Judge Death wants to eliminate all crime. The only way to do that is to eliminate all sources of crime, i.e. people.

Yes, it’s very unlikely that anything we do today will matter in thousand years and – butterfly effect aside – less in a million. Tomorrow, however, it will. Since the dream of tomorrow is all we have, what we do today really does matter. Wednesday and I are always trying, in some way, to help our friends, our family, our society and the whole of humanity.

However, whilst we might be agents working for the good of humanity: that doesn’t mean we have to like it. Humanity that is.

Fundamentally I’m a geek and there’s a reason geek cafés exist. Rarely do people think, “I know, I’ll invite that computer programmer to my party, they’re always good value at social events.”

I’m kind of lucky though, I grew up with the arts as much as science: I’ve learnt the protocols, I’ve learnt to read the room. It’s not 100% natural, but people are often surprised to find I’m quite so technical.

I get the impression that Wednesday and I differ here. I am a social creature at heart, it’s just that I find over-socialising to be tiring. Wednesday does appear to be genuinely antisocial. Not pathologically so, but her dress, her manner, the way she expresses herself do all tend to indicate that she views social interaction as purely a means to an end.

Perhaps I was like that when I was Wednesday’s age (or somewhat under 18).
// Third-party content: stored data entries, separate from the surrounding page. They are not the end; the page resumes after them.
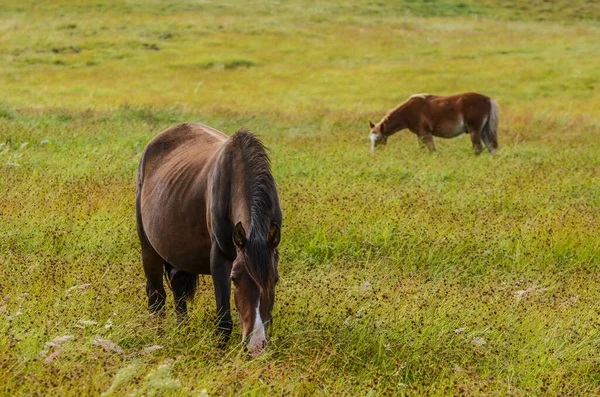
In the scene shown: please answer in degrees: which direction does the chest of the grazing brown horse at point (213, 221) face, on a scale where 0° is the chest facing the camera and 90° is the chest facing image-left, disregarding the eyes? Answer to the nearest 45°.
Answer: approximately 315°

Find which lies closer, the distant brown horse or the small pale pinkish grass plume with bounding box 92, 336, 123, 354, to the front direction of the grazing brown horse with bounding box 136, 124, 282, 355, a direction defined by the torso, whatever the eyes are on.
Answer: the small pale pinkish grass plume

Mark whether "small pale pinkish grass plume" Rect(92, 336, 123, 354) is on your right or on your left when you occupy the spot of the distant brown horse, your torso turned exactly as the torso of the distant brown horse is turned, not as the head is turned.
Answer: on your left

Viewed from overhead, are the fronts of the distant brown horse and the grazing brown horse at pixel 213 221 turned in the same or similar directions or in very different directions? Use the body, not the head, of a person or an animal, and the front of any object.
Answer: very different directions

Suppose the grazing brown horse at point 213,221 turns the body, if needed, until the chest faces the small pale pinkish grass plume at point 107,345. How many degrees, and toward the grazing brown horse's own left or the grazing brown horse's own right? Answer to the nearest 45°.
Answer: approximately 90° to the grazing brown horse's own right

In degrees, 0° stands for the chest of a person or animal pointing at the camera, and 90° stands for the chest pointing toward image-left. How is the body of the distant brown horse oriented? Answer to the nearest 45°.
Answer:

I’ve definitely come to appreciate people more as I’ve got older. I think we have to leave that one open.

Doing the Right Thing

It’s easy to understand why authority, why rules must exist. They are both, however, blunt tools. There is collateral damage, there are unintended consequences, side effects, overzealous officials, loopholes and situations that the rules simply weren’t designed to cope with.

In short, sometimes the rules get in the way of achieving the right result.
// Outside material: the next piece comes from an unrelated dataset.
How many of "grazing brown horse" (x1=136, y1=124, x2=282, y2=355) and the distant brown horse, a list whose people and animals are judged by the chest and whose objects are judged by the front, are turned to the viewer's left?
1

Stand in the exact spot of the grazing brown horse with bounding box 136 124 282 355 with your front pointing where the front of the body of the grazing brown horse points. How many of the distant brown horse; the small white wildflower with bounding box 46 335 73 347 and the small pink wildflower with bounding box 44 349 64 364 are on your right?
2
Wednesday has an advantage over me here, because she’s a fictional character. She can break whatever rules she likes in the certain knowledge that the writers will ensure that the correct outcome happens in the end.

Being an actual, real human in the real world complicates matters. You can easily find yourself facing stiff penalties even if you’re trying to do the right thing.
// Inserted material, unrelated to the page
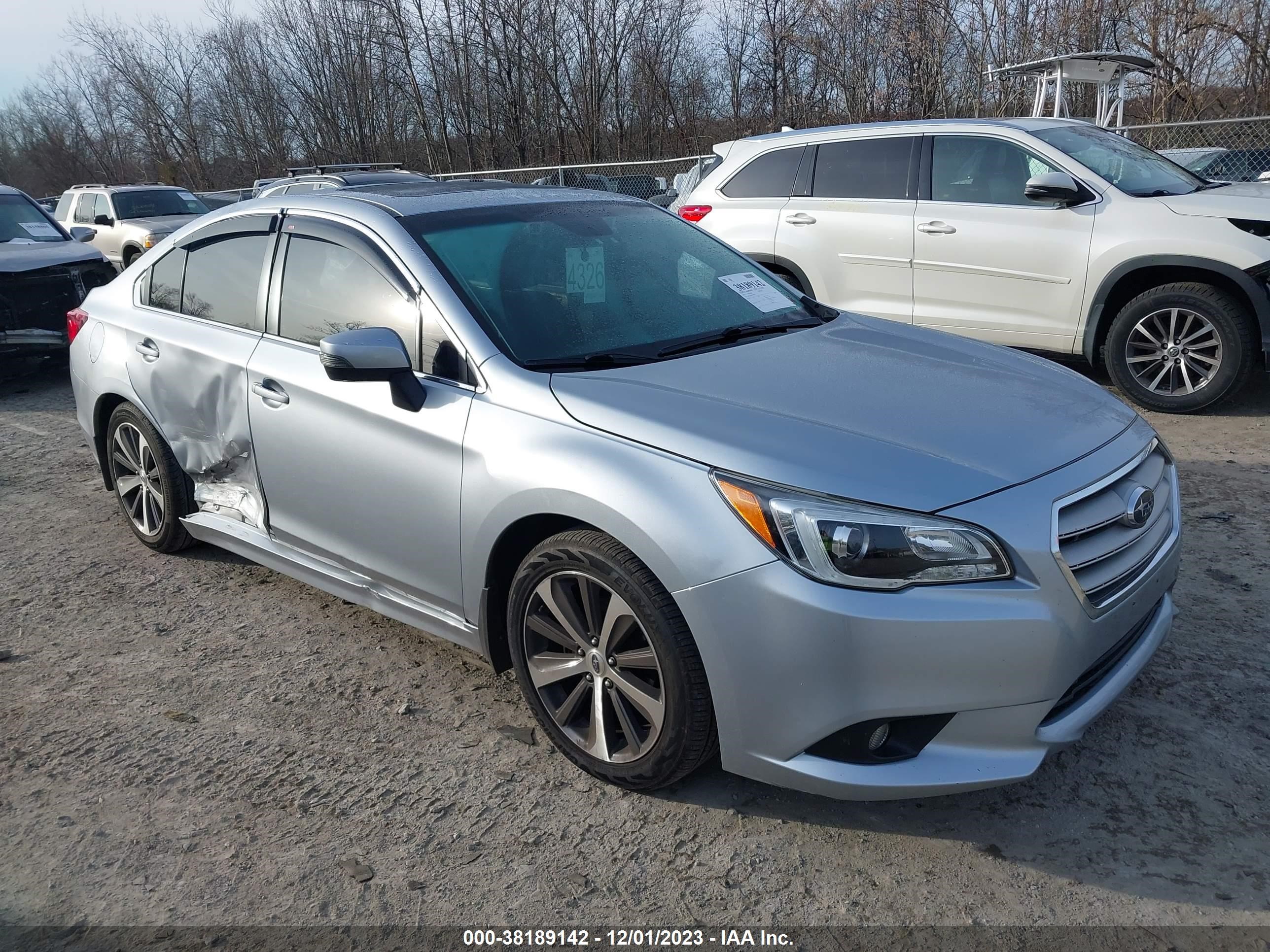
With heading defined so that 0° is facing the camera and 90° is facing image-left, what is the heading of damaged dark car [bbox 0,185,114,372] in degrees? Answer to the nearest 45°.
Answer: approximately 0°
The real person has to consider the potential severity of those penalties, the risk of detection and the chances of weaselling out of it. There are other considerations, too, such as if the rule makers might have known something you hadn’t considered. We can’t just go around breaking rules when we find them inconvenient. On the other hand, sometimes – and with careful consideration – the best thing to do is not what the rules say you should do. I might have done that once or twice.

The Twist At The End

How can we wrap this up then? Well, personally, I think the main four of the Addams Family are just different expressions of the same character. Make Wednesday (more) stereotypically male gender, give her more experience, more confidence, make her more comfortable in herself and with others and you have Gomez.

The answer to the real hypothesis then, could I be like someone who inspired the main characters in The Addams Family? Yes, very easily I could. That wasn’t my point, though. It really was all about the journey – which means that someone, presumably in America, some time before 1938 had a lot of the same character traits as I do.

Inherently we know this, of course, but in a society that contains so much pressure to be normal it can be lonely and isolating to find yourself outside of that. This can be particularly true when you’re younger. If you relate to anything I’ve said here know you’re not alone, we’re actually not that uncommon at all.

If you’re thinking I’m describing someone you know then hopefully you understand them a little better. People are complex, we have different skills and abilities, but we also have different baselines, different ranges of thought that are normal for us. Being outside that is unhealthy, but it’s quite possible for someone to be in their normal range and outside of yours.

Humanity became the dominant species on Earth because of its diversity, adaptability, its ability to communicate and work as teams. Our differences are not things to try to hide or normalise out, they’re things we should celebrate. The world would be a much better place if we all remembered that.